Sven, Montreal, Canada

There is certainly a need to produce good results, but most scientists are well reasoned and would never defraud. Hwang's is an unfortunate case of a dishonest person making it into the public eye. Can you write some stories about the good things scientific research has brought the world?
Steve Matthews, Bristol, UK

"Might the blame for Hwang's deception lie, ultimately, at the feet of those who financed him so lavishly, and the state machine that over-inflated his reputation?" Possibly however my main concern would be the ideas that might never come to light when scientists are over cautious due to worrying about the reception suvh ideas my get from their peers.
John Delaney, Glasgow

I work in a lab that competes for funding in the UK and i must say that its hard to continue doing work when the director spends all his time showing propestive funders, or current funders, around the lab. Maybe the people who fund this should stop checking up, read the reports and papers, and let us get back to working.

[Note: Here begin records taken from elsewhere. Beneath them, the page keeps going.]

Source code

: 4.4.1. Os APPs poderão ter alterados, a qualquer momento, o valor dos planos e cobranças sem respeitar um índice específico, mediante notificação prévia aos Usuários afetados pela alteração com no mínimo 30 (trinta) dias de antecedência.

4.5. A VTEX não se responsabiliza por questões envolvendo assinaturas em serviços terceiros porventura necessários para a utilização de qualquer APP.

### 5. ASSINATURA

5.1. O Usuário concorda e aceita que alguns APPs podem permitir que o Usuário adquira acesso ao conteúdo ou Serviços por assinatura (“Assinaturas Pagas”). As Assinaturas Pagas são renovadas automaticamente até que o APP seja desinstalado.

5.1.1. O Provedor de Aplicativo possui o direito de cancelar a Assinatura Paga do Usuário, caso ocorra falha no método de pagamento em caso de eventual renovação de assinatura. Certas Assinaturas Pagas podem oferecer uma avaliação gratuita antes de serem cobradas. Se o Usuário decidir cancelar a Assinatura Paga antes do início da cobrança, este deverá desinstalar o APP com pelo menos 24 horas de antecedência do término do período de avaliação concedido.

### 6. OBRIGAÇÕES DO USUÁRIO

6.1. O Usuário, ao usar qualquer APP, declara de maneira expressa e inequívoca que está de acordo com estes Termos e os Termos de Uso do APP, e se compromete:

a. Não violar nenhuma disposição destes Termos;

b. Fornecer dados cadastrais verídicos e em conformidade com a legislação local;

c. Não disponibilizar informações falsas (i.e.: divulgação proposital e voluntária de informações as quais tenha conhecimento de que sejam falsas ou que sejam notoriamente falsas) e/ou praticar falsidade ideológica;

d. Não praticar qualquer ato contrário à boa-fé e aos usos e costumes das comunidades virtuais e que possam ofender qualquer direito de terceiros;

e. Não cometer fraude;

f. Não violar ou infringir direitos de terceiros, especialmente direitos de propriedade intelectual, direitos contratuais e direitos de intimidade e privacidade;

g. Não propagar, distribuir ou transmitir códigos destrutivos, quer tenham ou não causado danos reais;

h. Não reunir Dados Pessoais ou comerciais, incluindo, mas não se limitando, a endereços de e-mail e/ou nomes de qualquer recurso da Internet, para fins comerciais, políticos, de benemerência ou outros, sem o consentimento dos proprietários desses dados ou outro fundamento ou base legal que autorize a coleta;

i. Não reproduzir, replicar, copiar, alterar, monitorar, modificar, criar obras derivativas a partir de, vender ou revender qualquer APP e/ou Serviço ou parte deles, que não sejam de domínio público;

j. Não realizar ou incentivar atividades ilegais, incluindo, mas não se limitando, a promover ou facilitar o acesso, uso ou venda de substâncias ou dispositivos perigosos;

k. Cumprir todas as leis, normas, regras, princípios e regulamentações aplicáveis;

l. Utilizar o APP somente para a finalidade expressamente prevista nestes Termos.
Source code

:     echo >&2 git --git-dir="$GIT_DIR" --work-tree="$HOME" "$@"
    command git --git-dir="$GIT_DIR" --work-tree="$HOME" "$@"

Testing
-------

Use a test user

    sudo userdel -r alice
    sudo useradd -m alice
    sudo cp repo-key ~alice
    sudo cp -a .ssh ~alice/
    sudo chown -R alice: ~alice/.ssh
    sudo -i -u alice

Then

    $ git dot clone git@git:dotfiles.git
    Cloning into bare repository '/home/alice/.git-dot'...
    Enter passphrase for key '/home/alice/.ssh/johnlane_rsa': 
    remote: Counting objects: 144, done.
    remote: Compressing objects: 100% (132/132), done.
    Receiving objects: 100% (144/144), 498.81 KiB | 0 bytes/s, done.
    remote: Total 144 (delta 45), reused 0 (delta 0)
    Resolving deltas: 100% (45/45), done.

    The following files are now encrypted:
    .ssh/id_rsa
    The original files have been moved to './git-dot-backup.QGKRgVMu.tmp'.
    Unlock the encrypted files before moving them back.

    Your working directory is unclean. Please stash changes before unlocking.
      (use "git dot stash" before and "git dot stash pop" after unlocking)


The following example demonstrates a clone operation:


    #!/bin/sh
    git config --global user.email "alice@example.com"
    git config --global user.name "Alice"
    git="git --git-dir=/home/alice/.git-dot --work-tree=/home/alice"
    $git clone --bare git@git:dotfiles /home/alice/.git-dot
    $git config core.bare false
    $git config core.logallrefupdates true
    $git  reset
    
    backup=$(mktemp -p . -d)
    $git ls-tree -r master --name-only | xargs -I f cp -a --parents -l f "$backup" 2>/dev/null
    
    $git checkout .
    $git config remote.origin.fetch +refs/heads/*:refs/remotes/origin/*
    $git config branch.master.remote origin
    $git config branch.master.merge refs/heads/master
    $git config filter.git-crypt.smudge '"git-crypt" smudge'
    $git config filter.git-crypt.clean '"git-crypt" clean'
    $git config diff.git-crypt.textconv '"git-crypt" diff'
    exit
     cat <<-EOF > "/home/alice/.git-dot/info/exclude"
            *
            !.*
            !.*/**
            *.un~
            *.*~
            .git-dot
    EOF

A lot of research in this country is finance-led, with little interest in pure research. Who will risk their funding by telling, say, their oil company sponsor that cars run great on chip-oil and petrochemical products are pointless? Peer review is of limited use, i think. Who will send their papers to a peer who might perform a hatchet job to discredit a rival? I worked for a professor who only ever submitted work for peer review amongst a cosy set of supportive cohorts.
Donna, manchester, uk

Some scientists will falsify their results. Some doctors will murder their patients. Some bankers will embezzle funds. Some teachers will mistreat their pupils. Some financiers will commit fraud. Some journalists will misrepresent the "facts". All professions have members whose integrity is suspect; the majority are reliable and trustworthy.
Spanne, Cambridge UK

As long as science remains funded in part by bodies that ultimately require the generation of revenue streams there will always be pressure and a temptation to overstate or even falsify results. Research, including a large part of the pharmaceutical research must go back to being an adjunct to academia, where the principle reward is the pursuit and discovery of new knowledge. The funding body (government) will ultimately get a return on successful discoveries through production licensing etc but this should not be the principle driving force.
Ross, Dover

In all branches of scientific research funding is a scarce commodity, with lots of groups fighting for the same funding contract. All it takes if for one person to say they have had a 'breakthrough' and the money is instantly theirs. It's no wonder scientists take a gamble.